* **WHAT YOU SHOULD DO**: Reproduce only the part of the material that opens with the line containing "ўтказилганини таъкидладилар." and closes with the line containing "Соғлиқни сақлаш ва тиббиёт фани борасидаги", substituting "доимий" for "мунтазам" and leaving everything else unchanged.

[Saved data entries]
#####

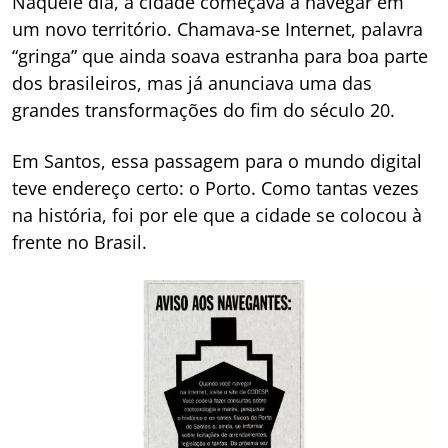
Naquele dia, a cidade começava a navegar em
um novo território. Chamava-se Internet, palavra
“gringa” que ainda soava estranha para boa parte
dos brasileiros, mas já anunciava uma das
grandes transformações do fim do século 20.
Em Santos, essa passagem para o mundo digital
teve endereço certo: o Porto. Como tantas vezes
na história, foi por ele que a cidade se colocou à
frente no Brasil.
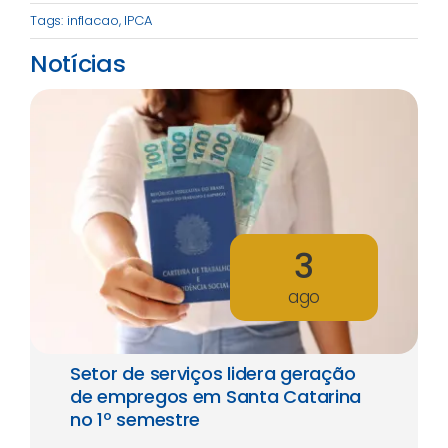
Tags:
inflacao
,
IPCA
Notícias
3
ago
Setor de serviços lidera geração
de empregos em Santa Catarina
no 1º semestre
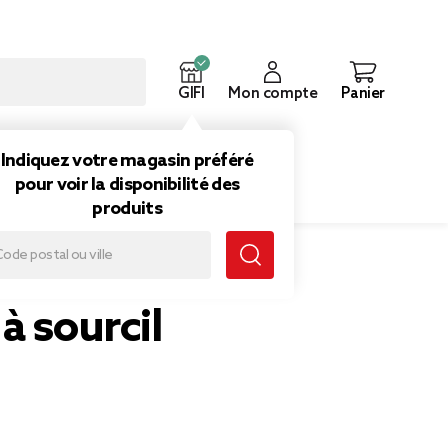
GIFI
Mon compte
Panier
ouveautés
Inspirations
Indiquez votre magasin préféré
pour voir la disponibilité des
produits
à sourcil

#####

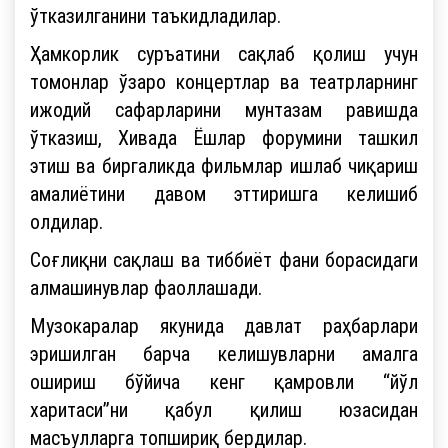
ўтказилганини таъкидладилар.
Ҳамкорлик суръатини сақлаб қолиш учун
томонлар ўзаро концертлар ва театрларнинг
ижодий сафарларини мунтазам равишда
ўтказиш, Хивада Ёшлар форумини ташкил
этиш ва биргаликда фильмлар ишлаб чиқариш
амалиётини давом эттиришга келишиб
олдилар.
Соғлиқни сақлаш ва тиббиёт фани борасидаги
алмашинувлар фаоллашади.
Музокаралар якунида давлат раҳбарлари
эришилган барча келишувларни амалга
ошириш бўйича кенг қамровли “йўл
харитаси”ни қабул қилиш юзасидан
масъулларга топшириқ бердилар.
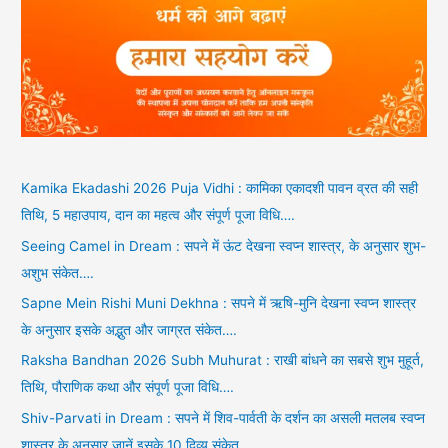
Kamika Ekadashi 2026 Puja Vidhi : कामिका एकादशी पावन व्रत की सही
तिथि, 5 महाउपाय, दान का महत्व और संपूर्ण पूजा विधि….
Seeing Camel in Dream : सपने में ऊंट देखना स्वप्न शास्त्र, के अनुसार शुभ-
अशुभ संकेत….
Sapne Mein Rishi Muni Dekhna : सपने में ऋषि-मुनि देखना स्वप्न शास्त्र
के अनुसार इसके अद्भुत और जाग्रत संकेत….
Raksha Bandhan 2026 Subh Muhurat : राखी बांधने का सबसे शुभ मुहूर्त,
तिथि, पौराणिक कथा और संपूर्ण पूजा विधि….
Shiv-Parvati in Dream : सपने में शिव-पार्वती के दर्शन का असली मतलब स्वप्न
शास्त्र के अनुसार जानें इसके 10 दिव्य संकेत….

#####

* **ANSWER TO THE PROBLEM**:
ўтказилганини таъкидладилар.
Ҳамкорлик суръатини сақлаб қолиш учун
томонлар ўзаро концертлар ва театрларнинг
ижодий сафарларини доимий равишда
ўтказиш, Хивада Ёшлар форумини ташкил
этиш ва биргаликда фильмлар ишлаб чиқариш
амалиётини давом эттиришга келишиб
олдилар.
Соғлиқни сақлаш ва тиббиёт фани борасидаги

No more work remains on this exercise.